About the Corpus


The Electronic Corpus of 17th and 18th c. Polish Texts (up to 1772), also known as KorBa (an acronym of Korpus Barokowy, which is Polish for The Baroque Corpus), is the primary result of a 2013-2018 project by the Department of the History of the 17th and 18th Century Polish of the Institute of Polish Language, Polish Academy of Sciences (PAS), in cooperation with the Linguistic Engineering Group of the Institute of Computer Science, Polish Academy of Sciences (information on the project can be found in the "KORBA 1 Project"). The corpus consists of nearly 13.5 million segments as understood by the creators of the National Corpus of Polish1 (Narodowy Korpus Języka Polskiego, further also: NKJP). The texts encompassed in the corpus are presented in both transcribed and transliterated forms. Rich metadata, structural and linguistic tags and morphosyntactic annotation and lemmatization allow for a wide range of queries, as well as filtering the search results and locating their position in the source, up to the exact page number.

The project was heterogeneous in character. On the one hand, it consisted of choosing sample historical texts, followed by digitization and edition – on the other hand, it required the creation of IT tools for the purpose of storing, converting, displaying and searching through the text fragments contained in the corpus, as well as the modification of existing IT tools, which were originally created for use on corpora of modern texts. The project has undoubtedly resulted in a modernization of historical linguistics research methods and their integration with corpus linguistics.

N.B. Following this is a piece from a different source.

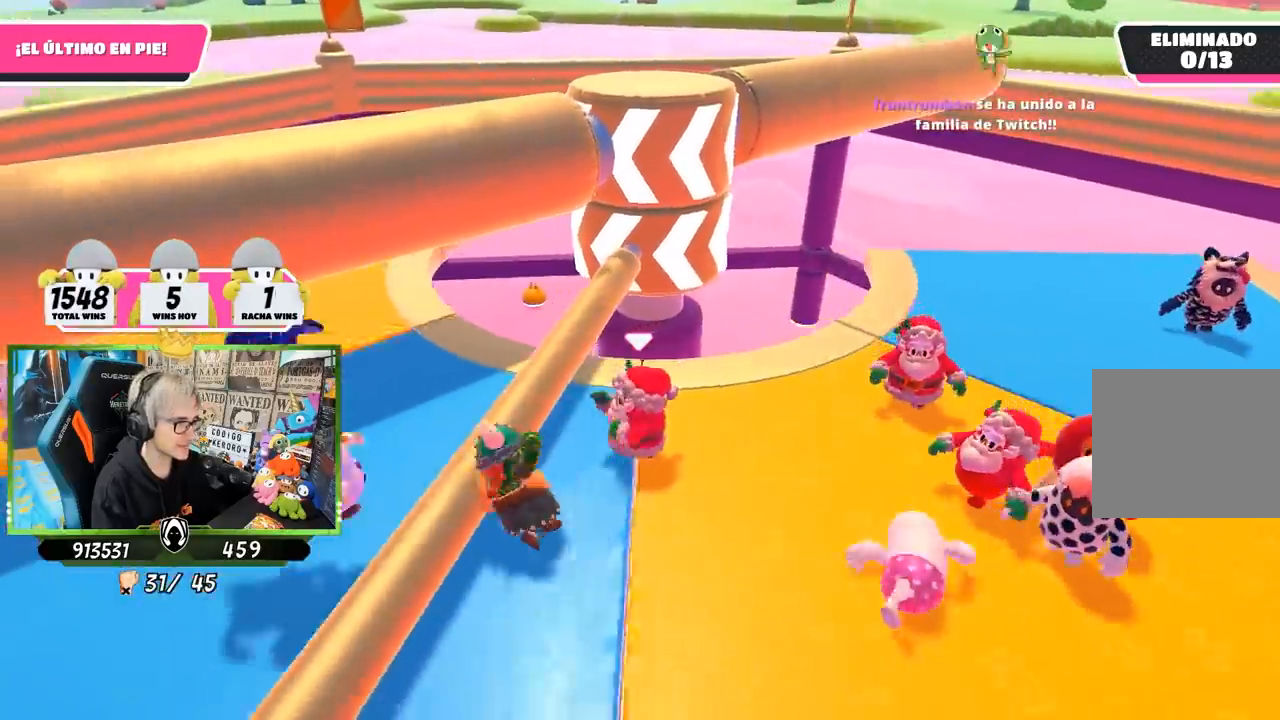
{"buttons": [], "left_stick": "center", "right_stick": "center", "events": [[17, "left_stick", "down-left"], [67, "left_stick", "left"], [83, "right_stick", "right"], [183, "left_stick", "center"], [267, "left_stick", "left"], [333, "right_stick", "center"], [383, "left_stick", "center"]]}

Work on the corpus was resumed in 2019, as per the "Extending of the Electronic Corpus of 17th and 18th c. Polish Texts and its integration with the Electronic Dictionary of the 17th- and 18th-century Polish" project, which is planned to last until 2023 (information about the project can be found in the "KORBA 2 project"). The expansion will require both an increase in its volume within the current chronological constraints (1601-1772), as well as an increase in its chronological range to additionally encompass texts written from 1773 to 1800. In total, the Corpus is planned to consist of 25 million segments. An integration of the various resources on 17th-18th century Polish is also planned in the future – these sources include the Electronic Corpus of 17th and 18th c. Polish Texts, the Electronic Dictionary of the 17th- and 18th-century Polish2 (e-SXVII), the digitized card index the dictionary was based on3 and Digital Library of Polish and Poland-Related Ephemeral Prints from the 16th, 17th and 18th Centuries4 (Cyfrowa Biblioteka Druków Ulotnych Polskich i Polski Dotyczących z XVI, XVII i XVIII Wieku, CBDU).

KorBa and other Polish corpora

Until 2013, Polish language corpora were, for the most part, limited to modern texts. Work on each corpus was entirely separate, until in 2007-2012, thanks to an initiative by the Institute of Computer Science PAS (which coordinated the project), the Institute of Polish Language PAS, Polish Scientific Publishers PWN and the Department of Computational and Corpus Linguistics at the University of Łódź, realized as a Ministry of Science and Higher Education project, the National Corpus of Polish (NKJP) was created. It is currently the largest Polish language corpus, but it is mainly focused on relatively modern texts. KorBa was conceived as a historical supplement – the first stage in extending the National Corpus’ range to include older texts. We hope that, in the near future, it will be possible to create (sub)corpora encompassing the entire history of written Polish. Work on such corpora has already begun. A so-called corpus of Old Polish texts5 (up to the year 1500) has already been created by the Institute of Polish Language, PAS, however at this moment it does not contain any annotations (neither structural nor morphosyntactic), it also offers no search engine. The first corpus of old Polish texts that fits the modern standards for such resources was created for the international IMPACT (Improving Access to Texts6) project. Work on this corpus lasted from 2009 to 2012 and was carried out in the Formal Linguistics Department of the University of Warsaw by a team under the supervision of Janusz S. Bień. One characteristic of this corpus, stemming from the overall goals of the project, is the extreme closeness of its transliteration to the original texts – the corpus differentiates between all shapes of graphemes present in the source texts7. Recently, the Institute of Polish Language of the University of Warsaw created a comparatively small corpus of 19th century texts8 (from the years 1830-1918). The Institute of Literary Research of the Polish Academy of Sciences has also began work on a corpus of 16th century Polish texts9.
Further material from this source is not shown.